La misión del Espíritu Santo. Hemos recordado que, una vez que el Señor envía su Espíritu sobre los hijos de adopción, sobre todos los hombres redimidos, su acción será: unirlos a Cristo y hacerlos vivir en Él. Es necesario analizar brevemente estos dos puntos:
a) Unirnos a Cristo. El Espíritu Santo nos une a Cristo. Nos ayuda a ver a Cristo Señor en su divinidad y en su humanidad, a sentirlo como compañero “incomparable” de nuestras
vidas. La amistad con el Espíritu Santo es la que nos ofrece ese conocimiento íntimo y experiencial de Cristo.

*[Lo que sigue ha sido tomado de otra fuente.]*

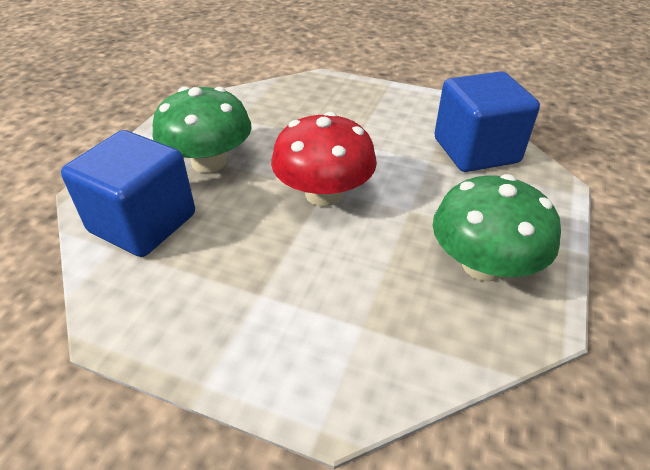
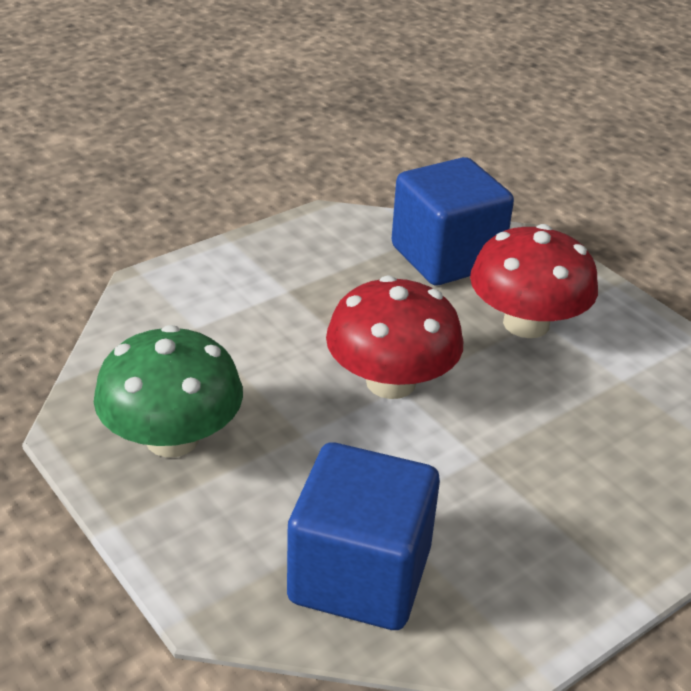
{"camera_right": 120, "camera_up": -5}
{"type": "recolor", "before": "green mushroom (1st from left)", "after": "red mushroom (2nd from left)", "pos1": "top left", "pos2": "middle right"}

Por eso, nunca debemos de cansarnos de promover en nosotros y en las almas, esa amistad sencilla, espontánea, generosa con el Espíritu Santo. Por el bautismo, Él habita en nosotros, somos templos suyos, Él nos conduce a la verdad completa, Él nos revela el corazón de Cristo. Así, quien tiene devoción al Espíritu Santo, tercera persona de la Trinidad, llega a un más profundo y mejor conocimiento de Cristo y su obra redentora, y del Padre y su amor infinito.
b) El Espíritu Santo nos hace vivir en Cristo. En realidad los diálogos íntimos que sostiene el alma con el Espíritu Santo la van conduciendo a una concepción de la vida, de los hombres, del mundo. El Espíritu Santo va “cristificando” a cada uno, lo lleva a la verdad completa.
La amistad con el Espíritu Santo, como expresa adecuadamente el P. Marcial Maciel, “es una amistad que exige una constante atención, un saber escuchar y un actuar fielmente, cueste lo que cueste, según le agrade al dulce «Huésped del alma». En los coloquios y diálogos que de día y de noche se sostienen con Él es donde se va aprendiendo el verdadero sentido del tiempo y la eternidad, de la fidelidad en el amor, de la vanidad de todas las cosas que no sean Dios y de la relatividad de cuanto nos ocurre en el trato con las criaturas. Él nos enseña a amar, nos enseña a perdonar, nos enseña a olvidar las injurias; a buscar y hacer el bien sin esperar recompensa; a confiar en Dios y a amarle sobre todas las cosas”. Todo esto es vivir en Cristo y, sobre todo, nos ayuda a comprender nuestra parte en la obra de la salvación. Nos convierte en apóstoles aguerridos, nos hace sentir las necesidades de la Iglesia, de las almas. Si somos sacerdotes, nos da un santo celo para gastarnos y desgastarnos por los fieles; si somos religiosos nos ayuda a comprender más a fondo las exigencias de la “sequela Christi”; si somos padres nos ayuda a perseverar en la misión de educar en la fe, en la moral y en todo aquello que es propiamente humano a nuestros hijos. En fin, el Espíritu Santo nos ayuda a comprender nuestra misión en la vida como miembros del Cuerpo de Cristo. Nos ayuda a vivir “en Cristo”.